EP53A-3604:
Dunes depth-scaling in rivers: A reanalysis of flume and field data

Friday, 19 December 2014
Ryan W Bradley and Jeremy G Venditti, Simon Fraser University, Burnaby, BC, Canada
Abstract:
The formation, growth and migration of dunes have important implications for sediment transport and flow resistance in many of the world’s sand-bedded rivers. The notion that dunes scale with depth is often cited as a definitive feature of these bedforms and suggests that depth exerts a major control on dune geometry and dynamics. Empirical relations often suggest that height scales as 1/6 depth and length as 5 times the depth.
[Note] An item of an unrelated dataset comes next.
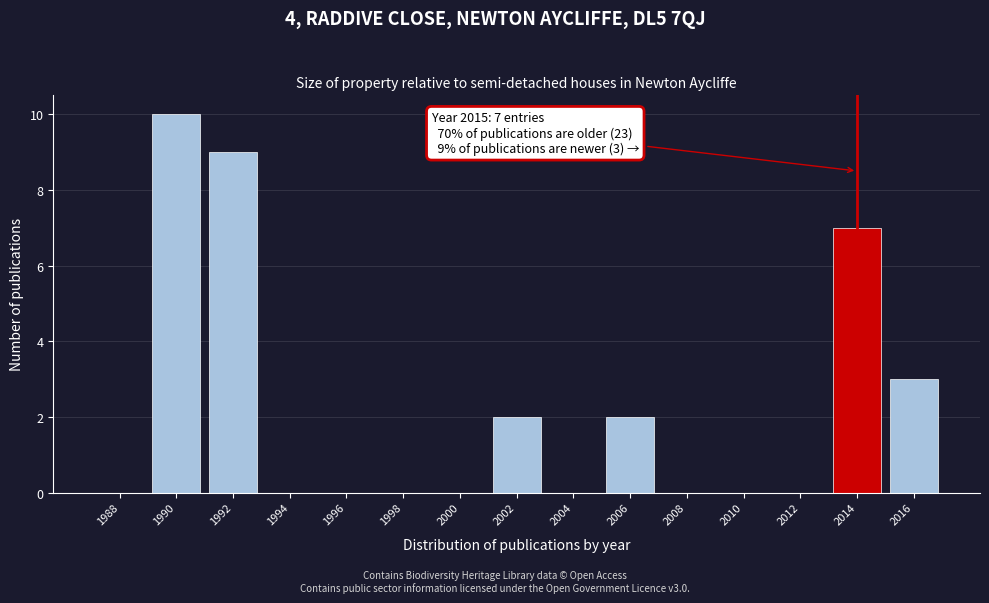

Reading left to right, extract all data points from this chart.

1988=0	1990=10	1992=9	1994=0	1996=0	1998=0	2000=0	2002=2	2004=0	2006=2	2008=0	2010=0	2012=0	2014=7	2016=3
However, there is limited evidence for this scaling in the literature and no widely accepted theory to explain why dunes grow to a certain height. Here, we reexamine published dune dimension data from over 20 flume and 20 field studies to critically test the assumption that dunes are depth-scaled in rivers. The results, particularity in the field data, do show a general trend of increasing dune height with depth but these relations are subject to considerable scatter. Most data plot higher than the 1/6 depth scaling and fall within a wide range from 1/2 to 1/25 depth. Depth must exert some control on dune dynamics as few dunes have heights above 1/2 the depth, yet the scatter indicates that depth is not the only control on dune size. Transport stage, defined as the non-dimensional Shields stress divided by its value at the threshold for sediment entrainment, exerts a stronger control on dune dimensions. As transport stage increase, dunes grow in height but then decrease as the length grows. This pattern produces a bell-shaped plot of aspect ratio (height/length) as transport stage increases. Further investigation of the physical mechanisms that control dune height and length are sorely needed in order to better understand dune dynamics in natural systems.